I'm a grub. I spent hours doing yard work. First I went to the old house where my son lives and proceeded to clean brush off the biggest two of my five perennial flower beds. I also graded off a burm I'd made a couple of years ago that the kids teasingly called "the body"... as in, "Mom, aren't you supposed to bury your enemies in the BACK yard?". My son never liked it, and the flowers hadn't really gotten established on it yet, so I graded it off and now he's happy. Keeps threatening to mow off the flower beds as he and his girlfriend aren't garden people, but I keep telling him to leave them alone so I can move flowers to the new house and gradually they'll go away...

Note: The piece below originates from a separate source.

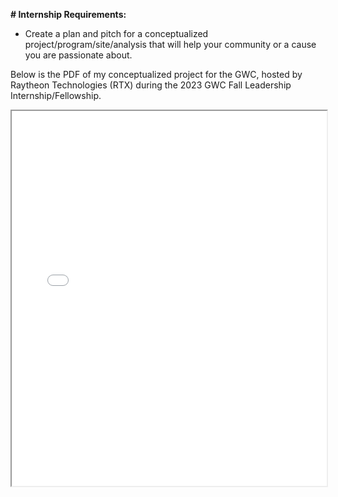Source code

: **# Internship Requirements:**
  - Create a plan and pitch for a conceptualized project/program/site/analysis that will help your community or a cause you are passionate about.

Below is the PDF of my conceptualized project for the GWC, hosted by Raytheon Technologies (RTX) during the 2023 GWC Fall Leadership Internship/Fellowship.


<iframe src="/pitch.pdf" width="100%" height="600px"></iframe>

So, the new bride calls me last night and tells me she got a job. Guess where? A nationally known pet supply store! This is soooo appropriate if you knew my daughter. This is the lovely little redhead that at 4 years old walked up to the front door and said, "See what I found, Mommy?" with a dead bull snake wrapped around her sweet little neck. This is the one who had every animal known to man that her father would allow (no horse, thank goodness!). We had a lovely parakeet that she tried cleaning the cage outdoors - you can imagine. That was a short-lived project. We had fish, gerbils, mice, birds, dogs, cats, bunnies, a pig we found (yes, a plain old farm-grown pig). You name it, we probably had it. We figured she of all the kids would end up the veterinarian.

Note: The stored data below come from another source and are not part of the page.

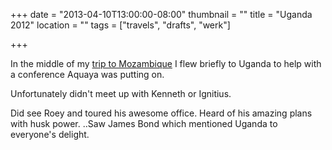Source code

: +++
date = "2013-04-10T13:00:00-08:00"
thumbnail = ""
title = "Uganda 2012"
location = ""
tags = ["travels", "drafts", "werk"]

+++

In the middle of my [trip to Mozambique](/mozambique)
I flew briefly to Uganda to help with a conference Aquaya was putting on.

Unfortunately didn't meet up with Kenneth or Ignitius.

Did see Roey and toured his awesome office.
Heard of his amazing plans with husk power.
..Saw James Bond which mentioned Uganda to everyone's delight.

I've been MIA for a couple of days. I've had a migraine. These, for those of you who have never had the pleasure, are extremely painful and do nothing for your activity levels. If you have a migraine, you wish you could cut off your head just to have relief. You want complete darkness, complete silence, and woe to the spouse who jiggles the bed in any way, shape or form.
I'm sickening, I know, but I just love my critters. I have four house cats, a beagle that lives in a kennel in the garage - where he can get out and run in the yard - and two 6-month-old shih tzu puppies. They are brother and sister. Frank was only supposed to be about 10-12 lbs. He weighed in this morning at 19.6! We decided someone forgot to tell Frank he was supposed to be a shih tzu, not a St. Bernard. Frieda is supposed to be my tiny pup and she is only supposed to be about 6 lbs. She weighed in at 9.5. So much for what they were supposed to be!
I'm just having a good day. The newlyweds came on Friday night and we've been spending 'catch-up' time together. We've looked at the wedding pictures that we'd taken spontaniously, all the honeymoon pictures, and the pictures of their apartment - so I can now see in my mind where they'll be.
It's April 1st. So far the fickle finger of fate has not decided to point at me. This is a good thing.